On 07/10/2013 07:01 AM, Allan Latham wrote:
> I have a simple scenario and it just simply doesn't work. Reading over
> the network when the file is available locally is plainly wrong. Our
> application cannot take the performance hit nor the extra network traffic.

Another victim of our release process.  :(  Code was added to choose the local 
subvolume whenever possible in *June 2012* (commit 0baa65b6).  Further fixes 
and related changes, including a user-submitted patch to force this choice for 
sites with more complex needs, have gone in since then.  None of them have made 
it into a release yet, since 3.4 is still in beta and the changes have not been 
backported into 3.3.anything (including 3.3.1 which I see you were using).  All 
I can offer is an apology.

> 1. get a simple minimalist configuration working - 2 hosts and
> replication only.
> 2. make it bomb-proof.
> 2a. it must cope with network failures, random reboots etc.
> 2b. if it stops it has to auto-recover quickly.
> 2c. if it can't it needs thorough documentation and adequate logs so a
> reasonable sysop can rescue it.

This is one of my own pet peeves.  I will personally be working on the 
internals documentation soon, so users will at least have a chance of 
understanding what the often-cryptic log messages really mean.  Improvements to 
logging, event reporting, and so on are also ongoing, albeit slowly and not 
under my direct purview.

> 2d. it needs a fast validation scanner which verifies that data is where
> it should be and is identical everywhere (md5sum).
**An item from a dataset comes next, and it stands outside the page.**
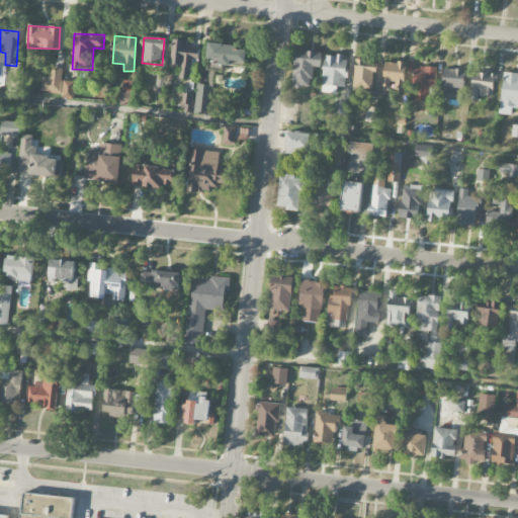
[(207,59),(216,60),(216,65),(231,66),(231,62),(246,63),(247,48),(208,45),(207,59)]
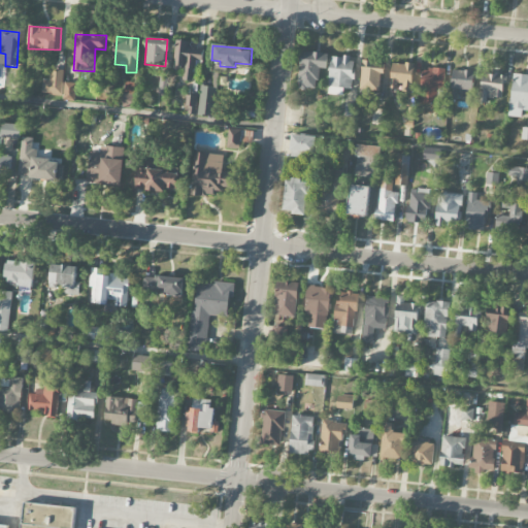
[(328,54),(301,52),(298,89),(317,90),(319,69),(327,69),(328,54)]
How fast is fast?  What would be an acceptable time for such a scan on a volume 
containing (let's say) ten million files?

> 3. make it efficient (read local whenever possible - use rsync
> techniques - remove scalability obstacles so it doesn't get
> exponentially slower as more files are replicated)

Can you explain "exponentially"?  The time for a full scan should increase 
*linearly* with number of files.  That's bad enough, and it's why we're 
starting to get away from reliance on full scans in favor of logging or 
journaling approaches, but if you're seeing exponential behavior then something 
is amiss.

> 4. when that works expand to multiple hosts and clever distribution
> techniques.

That would be a fine sentiment for a new project, but it's not really an option 
when there are already thousands of users relying on the "clever distribution 
techniques" and many other features in production.  We do have to fix their 
bugs too, so we can't devote all of our resources to improving or 
reimplementing replication.  Believe me, I wish we could.

Thank you for your constructive feedback.  I hope that we can use it to make 
things better for everyone.